### Problem to solve
Return each line from the recorded data below that contains the word "approximately".

### Recorded data
════

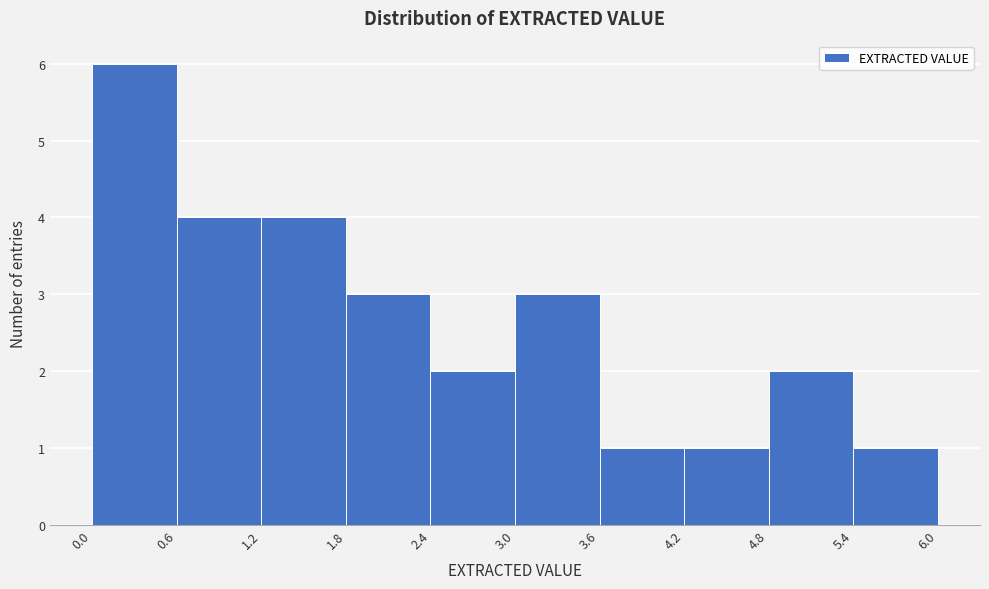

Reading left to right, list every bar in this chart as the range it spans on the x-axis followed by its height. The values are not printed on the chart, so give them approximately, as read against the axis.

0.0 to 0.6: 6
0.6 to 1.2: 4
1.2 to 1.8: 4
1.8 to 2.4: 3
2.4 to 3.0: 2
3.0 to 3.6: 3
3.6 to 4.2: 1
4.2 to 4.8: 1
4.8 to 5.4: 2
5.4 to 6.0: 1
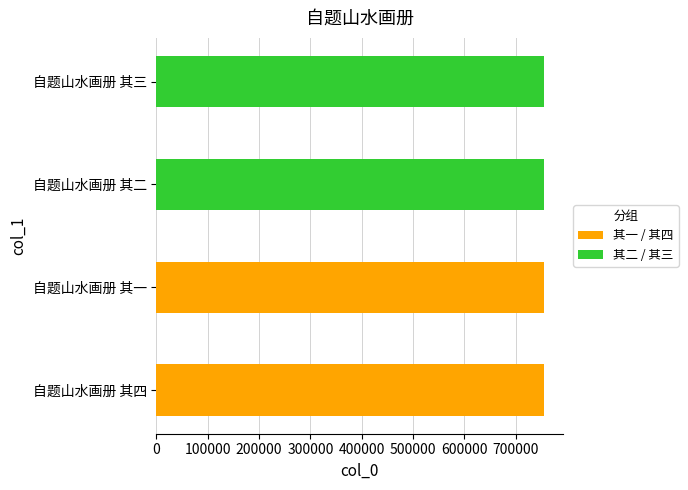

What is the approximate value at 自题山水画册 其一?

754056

════

### Reply
Reading left to right, list every bar in this chart as the range it spans on the x-axis followed by its height. The values are not printed on the chart, so give them approximately, as read against the axis.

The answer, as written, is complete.